Texas Sales Tax, Briefly. Texas imposes a tax on each sale of a taxable item in this state. The term “taxable item” includes tangible personal property and taxable services. When tax is imposed on tangible personal property, the taxing entity’s prima facie burden of proof is easily met because, unless an exemption applies, all sales of tangible personal property in Texas are taxable. However, the Texas Legislature has elected to tax only those services that are specifically enumerated in the Texas Tax Code. If the Texas Comptroller (i.e., its Tax Division) demonstrates that a service was sold and that the service is taxable, it becomes the taxpayer’s burden to prove, by a preponderance of the evidence, that the Comptroller is incorrect, or by clear and convincing evidence that the taxable services were exempt from taxation.
General Rule for Admissions. Sales tax is imposed on the provision of an amusement service. Under Texas law, a taxable amusement service is defined to include the provision of amusement, entertainment, or recreation within the state of Texas. The Comptroller construes amusement services quite broadly as pretty much any service that results in enjoyment that is a “pleasurable occupation of the senses.” Live performances, including musical concerts, are examples of amusement services. The sale of an admission to an amusement service means, essentially, the transfer of title to, or possession of, a ticket or other admission document for consideration.

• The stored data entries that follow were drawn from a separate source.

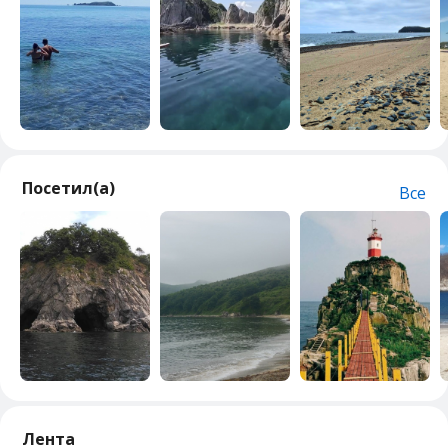
Посетил(а)
Все
Лента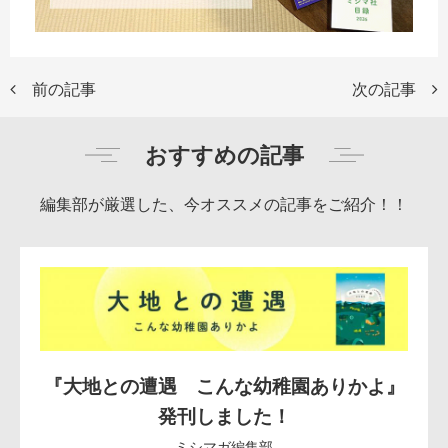
前の記事
次の記事
おすすめの記事
編集部が厳選した、今オススメの記事をご紹介！！
『大地との遭遇 こんな幼稚園ありかよ』
発刊しました！
ミシマガ編集部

Exemption for Nonprofit Corporations or Associations. Under the Texas Tax Code, amusement services are exempted from sales taxes only if exclusively provided by a nonprofit corporation or association (other than organizations described by section 501(c)(7) of the Internal Revenue Code), if the proceeds do not go to the benefit of an individual except as a part of the services of a purely public charity. See Tex. Tax Code § 151.3101(a)(3). The provider of an amusement service is “the person who has legal rights of ownership over, or the legal right to provide, present, or offer, an amusement, entertainment, or recreation that is rendered on a regular basis at a fixed location, and for which admissions are sold.” 34 Tex. Admin. Code § 3.298(a)(4).

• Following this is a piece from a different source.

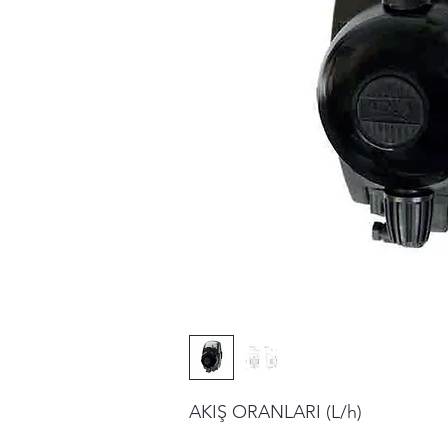
AKIŞ ORANLARI (L/h)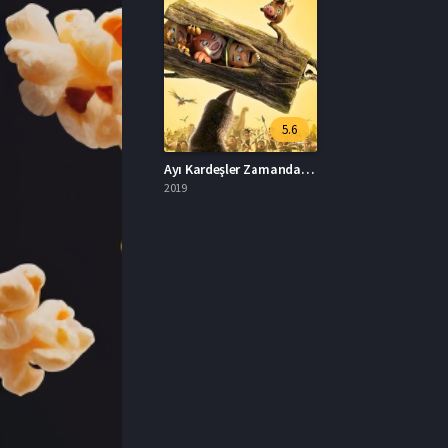
5.6
Ayı Kardeşler Zamanda Yolculuk Full İzle
2019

Ticket Agents. Sales tax also is not due on the sale of amusement service by a ticket service or any other seller of amusement services when the provider of the amusement service is a nonprofit corporation or association whose sales of tickets would be exempt from sales and use tax.
Use of Expertise of For-Profit Organizations. A nonprofit corporation may hire a for-profit organization to provide the expertise to produce an event without loss of the sales tax exemption; however, the nonprofit corporation must hold itself out as the provider of the amusement and may not be a joint venturer with the for-profit entity. For example, the nonprofit organization must hold itself out as the sole provider of the amusement in advertising as well as on the face of the physical tickets and that the event is exempt from Texas sales and use tax.

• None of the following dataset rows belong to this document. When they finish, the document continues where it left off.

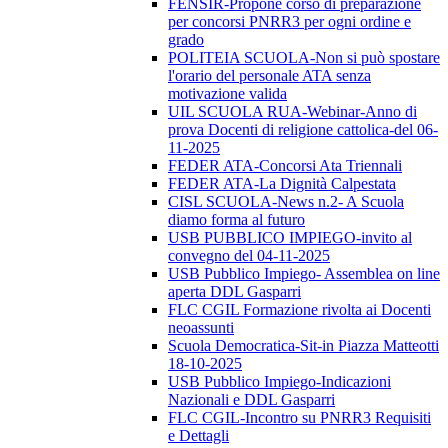
FENSIR-Propone corso di preparazione
per concorsi PNRR3 per ogni ordine e
grado
POLITEIA SCUOLA-Non si può spostare
l'orario del personale ATA senza
motivazione valida
UIL SCUOLA RUA-Webinar-Anno di
prova Docenti di religione cattolica-del 06-
11-2025
FEDER ATA-Concorsi Ata Triennali
FEDER ATA-La Dignità Calpestata
CISL SCUOLA-News n.2- A Scuola
diamo forma al futuro
USB PUBBLICO IMPIEGO-invito al
convegno del 04-11-2025
USB Pubblico Impiego- Assemblea on line
aperta DDL Gasparri
FLC CGIL Formazione rivolta ai Docenti
neoassunti
Scuola Democratica-Sit-in Piazza Matteotti
18-10-2025
USB Pubblico Impiego-Indicazioni
Nazionali e DDL Gasparri
FLC CGIL-Incontro su PNRR3 Requisiti
e Dettagli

Insights. Nonprofit organizations—whether in Texas or other states—are wise to engage competent legal counsel to evaluate their potential sales tax liabilities arising from admissions from events, concerts, and the like. Contract terms and review are critical on this subject. Speaking from much experience, sales tax is but one of many considerations to take into account for liability exposure in these types of events or amusement programs.
Have fun with the amusements, but be sales-tax-careful, on the front end, preferably.